En su manifiesto puede leerse:

La destrucción de la naturaleza es un error moral que debe ser detenido.

Por supuesto –y ellos mismos lo dicen–, a dicha aseveración subyacen bases éticas y filosóficas, pero no científicas en el sentido estricto. No obstante, en una época donde no necesitamos tantas certezas científicas como sí una nueva conciencia, parece que abogar por los derechos de la naturaleza es lo mejor que podemos hacer. Además, la evidencia científica respecto a la destrucción de la naturaleza ya está ahí, y la realidad la ha venido a comprobar aparatosamente.

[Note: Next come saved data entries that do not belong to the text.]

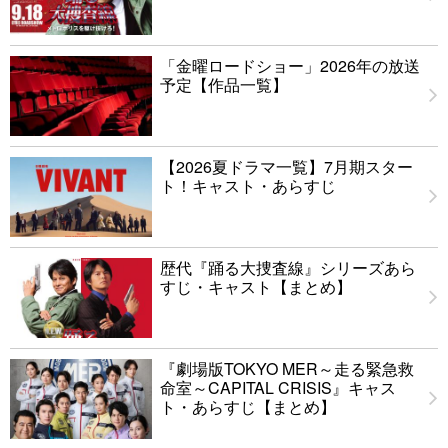
「金曜ロードショー」2026年の放送
予定【作品一覧】
【2026夏ドラマ一覧】7月期スター
ト！キャスト・あらすじ
歴代『踊る大捜査線』シリーズあら
すじ・キャスト【まとめ】
『劇場版TOKYO MER～走る緊急救
命室～CAPITAL CRISIS』キャス
ト・あらすじ【まとめ】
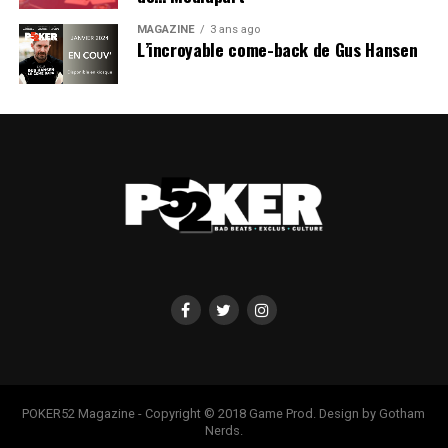
MAGAZINE
3 ans ago
L’incroyable come-back de Gus Hansen
POKER52 Magazine - Copyright © 2018 Game Prod. Design by Gotham
Nerds.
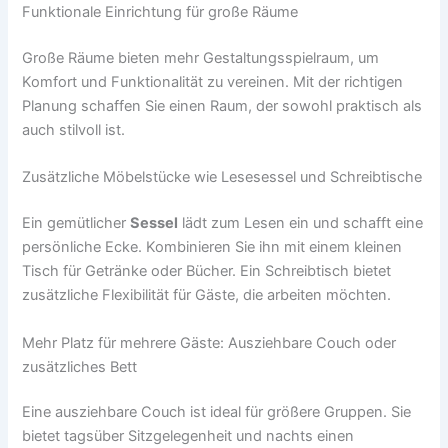
Funktionale Einrichtung für große Räume
Große Räume bieten mehr Gestaltungsspielraum, um
Komfort und Funktionalität zu vereinen. Mit der richtigen
Planung schaffen Sie einen Raum, der sowohl praktisch als
auch stilvoll ist.
Zusätzliche Möbelstücke wie Lesesessel und Schreibtische
Ein gemütlicher
Sessel
lädt zum Lesen ein und schafft eine
persönliche Ecke. Kombinieren Sie ihn mit einem kleinen
Tisch für Getränke oder Bücher. Ein Schreibtisch bietet
zusätzliche Flexibilität für Gäste, die arbeiten möchten.
Mehr Platz für mehrere Gäste: Ausziehbare Couch oder
zusätzliches Bett
Eine ausziehbare Couch ist ideal für größere Gruppen. Sie
bietet tagsüber Sitzgelegenheit und nachts einen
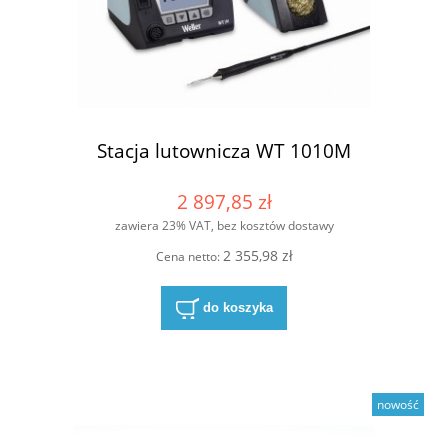
Stacja lutownicza WT 1010M
2 897,85 zł
zawiera 23% VAT, bez kosztów dostawy
2 355,98 zł
Cena netto:
do koszyka
nowość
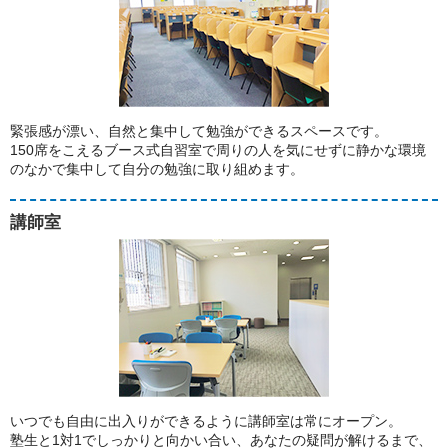
緊張感が漂い、自然と集中して勉強ができるスペースです。
150席をこえるブース式自習室で周りの人を気にせずに静かな環境
のなかで集中して自分の勉強に取り組めます。
講師室
いつでも自由に出入りができるように講師室は常にオープン。
塾生と1対1でしっかりと向かい合い、あなたの疑問が解けるまで、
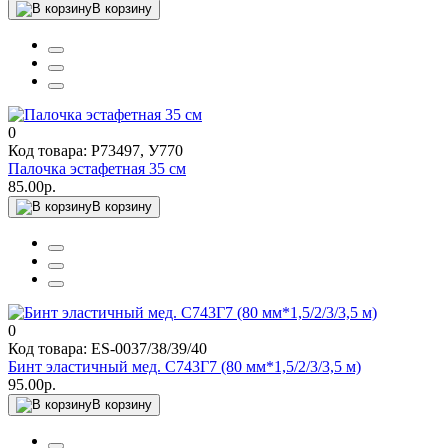
В корзину
0
Код товара: Р73497, У770
Палочка эстафетная 35 см
85.00р.
В корзину
0
Код товара: ES-0037/38/39/40
Бинт эластичный мед. С743Г7 (80 мм*1,5/2/3/3,5 м)
95.00р.
В корзину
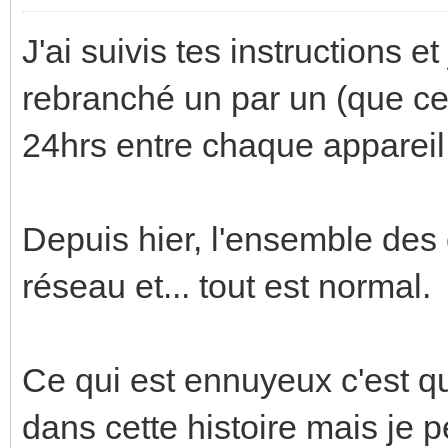
J'ai suivis tes instructions e
rebranché un par un (que ce s
24hrs entre chaque appareil
Depuis hier, l'ensemble des
réseau et... tout est normal.
Ce qui est ennuyeux c'est que
dans cette histoire mais je 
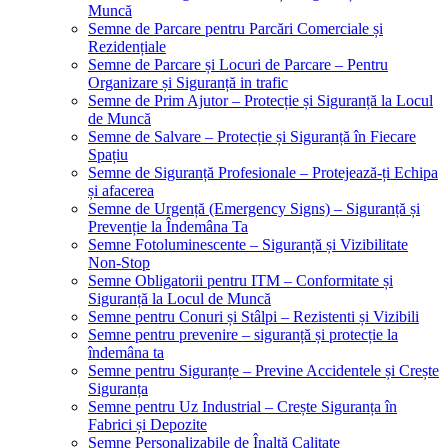
Muncă
Semne de Parcare pentru Parcări Comerciale și
Rezidențiale
Semne de Parcare și Locuri de Parcare – Pentru
Organizare și Siguranță in trafic
Semne de Prim Ajutor – Protecție și Siguranță la Locul
de Muncă
Semne de Salvare – Protecție și Siguranță în Fiecare
Spațiu
Semne de Siguranță Profesionale – Protejează-ți Echipa
și afacerea
Semne de Urgență (Emergency Signs) – Siguranță și
Prevenție la Îndemâna Ta
Semne Fotoluminescente – Siguranță și Vizibilitate
Non-Stop
Semne Obligatorii pentru ITM – Conformitate și
Siguranță la Locul de Muncă
Semne pentru Conuri și Stâlpi – Rezistenti și Vizibili
Semne pentru prevenire – siguranță și protecție la
îndemâna ta
Semne pentru Siguranțe – Previne Accidentele și Crește
Siguranța
Semne pentru Uz Industrial – Crește Siguranța în
Fabrici și Depozite
Semne Personalizabile de Înaltă Calitate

Lo que necesitamos ahora es apelar a un cambio desde otras prácticas.
Una de ellas es la de la moral.

Es urgente una nueva moral, individual y colectiva, que nos lleve a relacionarnos de otras maneras con la naturaleza y con los otros. Asimismo, la lucha por nuestra supervivencia y evolución requiere de que saquemos a la empatía del baúl de los recuerdos, utilizándola como la han venido utilizando los jóvenes activistas que se han manifestado contra el cambio climático. Ellos nos han enseñado que se acabó la época de los discursos y que, para convencer a otros de hacer algo, necesitamos apelar a las emociones, y no sólo a la razón.

Así que la propuesta de estos científicos es, más que sugerente, completamente coherente y necesaria. La naturaleza reclama sus derechos, y más vale que se le otorguen pronto en todo el mundo –ya que, hasta ahora, sólo un puñado de países lo han hecho, entre ellos Bolivia y Ecuador–. Afortunadamente, este manifiesto cuenta con sólidos argumentos que seguramente se volverán un arma poderosa para que, juntos, podamos conquistar los derechos de la naturaleza.